Pensée du matin à méditer. Elle me vient de l’indispensable et éclairant ouvrage de Daniel Dubuisson : « Mythologies du XXe siècle. Dumézil, Lévi-Strauss, Eliade ». L’extrait repris ci-dessous est tiré de la partie consacrée à Mircea Eliade, dans un chapitre intitulé : « Métaphysique et politique : Eliade et Heidegger » .
« Avec bel ensemble, de Platon à Heidegger et Eliade, les penseurs de l’Etre se sont toujours rangés aux cotés des régimes totalitaires (de l’oligarchie spartiate au Reich nazi). Au contraire, la plupart des penseurs rationalistes et matérialistes, de Démocrite à Russel, ont été des partisans de la démocratie, simplement peut-être parce que le rationalisme et le matérialisme supposent que l’on accepte le double principe du progrès et de la relativité » (P 264).

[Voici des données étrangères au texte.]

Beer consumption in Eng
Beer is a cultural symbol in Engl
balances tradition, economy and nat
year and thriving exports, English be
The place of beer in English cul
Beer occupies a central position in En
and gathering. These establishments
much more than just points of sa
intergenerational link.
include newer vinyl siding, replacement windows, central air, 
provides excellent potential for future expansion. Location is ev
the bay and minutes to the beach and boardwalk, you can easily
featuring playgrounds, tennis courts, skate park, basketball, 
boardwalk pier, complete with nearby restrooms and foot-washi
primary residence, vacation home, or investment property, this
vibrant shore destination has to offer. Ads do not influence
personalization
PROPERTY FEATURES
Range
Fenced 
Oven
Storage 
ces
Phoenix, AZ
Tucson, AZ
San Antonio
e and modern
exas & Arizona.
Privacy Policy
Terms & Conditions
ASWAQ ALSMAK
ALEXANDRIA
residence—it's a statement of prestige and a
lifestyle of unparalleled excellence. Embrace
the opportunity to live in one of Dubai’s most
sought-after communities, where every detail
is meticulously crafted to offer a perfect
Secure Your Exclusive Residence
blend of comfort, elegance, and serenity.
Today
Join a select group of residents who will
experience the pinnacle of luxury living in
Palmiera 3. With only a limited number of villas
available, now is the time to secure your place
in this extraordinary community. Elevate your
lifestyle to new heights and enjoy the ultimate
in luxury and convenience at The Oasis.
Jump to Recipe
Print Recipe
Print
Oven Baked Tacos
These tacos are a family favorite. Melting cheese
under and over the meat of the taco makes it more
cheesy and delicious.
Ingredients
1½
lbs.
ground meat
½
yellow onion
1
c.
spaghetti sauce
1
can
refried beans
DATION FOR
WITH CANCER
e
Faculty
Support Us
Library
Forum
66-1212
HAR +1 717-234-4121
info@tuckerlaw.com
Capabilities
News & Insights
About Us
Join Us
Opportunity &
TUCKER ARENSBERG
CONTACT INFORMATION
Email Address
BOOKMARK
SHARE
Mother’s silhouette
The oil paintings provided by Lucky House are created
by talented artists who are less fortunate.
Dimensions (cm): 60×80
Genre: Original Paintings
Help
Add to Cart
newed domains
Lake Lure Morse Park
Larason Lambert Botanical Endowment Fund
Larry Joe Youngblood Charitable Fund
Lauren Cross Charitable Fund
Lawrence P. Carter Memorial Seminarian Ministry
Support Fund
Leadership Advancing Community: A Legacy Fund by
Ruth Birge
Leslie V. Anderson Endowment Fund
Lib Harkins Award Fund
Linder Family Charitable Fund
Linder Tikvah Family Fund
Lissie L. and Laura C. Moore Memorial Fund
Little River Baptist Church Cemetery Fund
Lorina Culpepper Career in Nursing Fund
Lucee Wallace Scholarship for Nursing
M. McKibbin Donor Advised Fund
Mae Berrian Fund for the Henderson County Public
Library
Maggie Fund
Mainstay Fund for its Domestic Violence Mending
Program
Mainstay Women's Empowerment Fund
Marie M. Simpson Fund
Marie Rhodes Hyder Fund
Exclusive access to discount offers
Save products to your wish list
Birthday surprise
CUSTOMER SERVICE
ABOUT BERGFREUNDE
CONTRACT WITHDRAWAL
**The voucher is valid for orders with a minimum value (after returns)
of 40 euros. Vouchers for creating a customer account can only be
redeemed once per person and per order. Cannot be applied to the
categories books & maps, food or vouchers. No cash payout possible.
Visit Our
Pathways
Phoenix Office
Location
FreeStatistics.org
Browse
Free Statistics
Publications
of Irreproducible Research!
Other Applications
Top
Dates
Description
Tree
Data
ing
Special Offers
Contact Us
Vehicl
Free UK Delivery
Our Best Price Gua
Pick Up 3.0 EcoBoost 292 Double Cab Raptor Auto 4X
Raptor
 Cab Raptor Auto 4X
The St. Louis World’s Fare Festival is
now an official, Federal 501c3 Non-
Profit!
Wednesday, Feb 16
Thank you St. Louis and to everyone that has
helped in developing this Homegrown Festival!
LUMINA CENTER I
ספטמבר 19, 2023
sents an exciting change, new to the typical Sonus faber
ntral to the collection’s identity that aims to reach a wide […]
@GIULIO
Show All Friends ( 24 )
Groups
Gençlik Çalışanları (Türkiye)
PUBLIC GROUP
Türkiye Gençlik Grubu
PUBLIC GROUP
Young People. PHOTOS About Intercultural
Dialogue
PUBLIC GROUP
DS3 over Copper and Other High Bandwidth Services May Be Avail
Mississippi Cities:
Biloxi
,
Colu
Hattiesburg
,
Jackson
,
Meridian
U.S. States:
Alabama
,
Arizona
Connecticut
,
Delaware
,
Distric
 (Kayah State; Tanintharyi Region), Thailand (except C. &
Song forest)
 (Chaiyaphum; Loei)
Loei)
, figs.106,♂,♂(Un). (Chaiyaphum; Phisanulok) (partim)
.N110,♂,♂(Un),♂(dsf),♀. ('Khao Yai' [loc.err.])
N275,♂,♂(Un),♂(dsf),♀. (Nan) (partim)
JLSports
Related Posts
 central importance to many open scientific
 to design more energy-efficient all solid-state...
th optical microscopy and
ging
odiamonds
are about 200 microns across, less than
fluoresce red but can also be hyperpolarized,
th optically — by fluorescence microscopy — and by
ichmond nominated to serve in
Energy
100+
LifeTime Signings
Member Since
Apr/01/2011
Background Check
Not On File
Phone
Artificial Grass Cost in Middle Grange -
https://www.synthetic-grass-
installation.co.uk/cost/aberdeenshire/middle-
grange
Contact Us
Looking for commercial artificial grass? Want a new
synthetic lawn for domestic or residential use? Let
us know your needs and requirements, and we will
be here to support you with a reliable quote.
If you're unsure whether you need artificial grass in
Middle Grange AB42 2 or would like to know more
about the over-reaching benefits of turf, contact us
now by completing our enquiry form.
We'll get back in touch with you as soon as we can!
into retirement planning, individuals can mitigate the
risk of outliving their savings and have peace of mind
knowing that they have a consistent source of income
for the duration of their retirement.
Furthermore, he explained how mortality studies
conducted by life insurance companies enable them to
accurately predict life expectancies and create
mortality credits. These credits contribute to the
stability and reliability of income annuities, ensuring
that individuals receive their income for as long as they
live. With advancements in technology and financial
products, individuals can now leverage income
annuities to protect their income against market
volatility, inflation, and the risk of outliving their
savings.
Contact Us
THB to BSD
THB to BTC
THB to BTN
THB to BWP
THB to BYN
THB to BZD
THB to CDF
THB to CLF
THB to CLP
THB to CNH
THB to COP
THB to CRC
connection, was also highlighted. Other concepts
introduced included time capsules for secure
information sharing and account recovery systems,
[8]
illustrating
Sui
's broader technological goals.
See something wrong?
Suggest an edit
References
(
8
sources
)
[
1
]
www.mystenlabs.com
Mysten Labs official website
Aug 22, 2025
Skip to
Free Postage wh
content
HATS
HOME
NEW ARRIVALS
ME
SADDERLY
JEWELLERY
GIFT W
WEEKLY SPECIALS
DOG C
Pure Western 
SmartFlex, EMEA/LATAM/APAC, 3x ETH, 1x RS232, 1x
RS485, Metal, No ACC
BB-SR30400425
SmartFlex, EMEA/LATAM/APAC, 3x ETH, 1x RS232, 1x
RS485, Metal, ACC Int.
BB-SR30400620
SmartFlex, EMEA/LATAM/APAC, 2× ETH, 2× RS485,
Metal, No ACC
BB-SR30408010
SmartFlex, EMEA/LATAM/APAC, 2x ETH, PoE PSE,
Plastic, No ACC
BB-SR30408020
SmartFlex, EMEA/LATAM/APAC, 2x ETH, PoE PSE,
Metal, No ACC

Un peu plus bas dans la même page :
Sans doute Eliade préférait-il à la générosité du philosophe d’Abdère (« La pauvreté en régime démocratique est aussi préférable au prétendu bonheur en régime tyrannique que la liberté l’est à la servitude »[1]), la morgue d’un néoplatonicien, celle de l’auteur des Ennéades par exemple :
« [Le sage] comprend qu’il y a deux genres de vies, celle des sages et celle du vulgaire ; celle du sage est dirigée vers les sommets ; celle du vulgaire, celle des hommes de la terre, est elle-même de deux espèces ; l’une a encore un souvenir de la vertu, et elle a quelque part au bien ; mais la foule méprisable n’est qu’une masse de travailleurs manuels destinés à produire les objets nécessaires à la vie des gens vertueux ». (Plotin)
[1] Stobée, Florilège IV,1, cité et traduit par Jean-paul Dumont, Les présocratiques, Gallimard, 1988, p 905.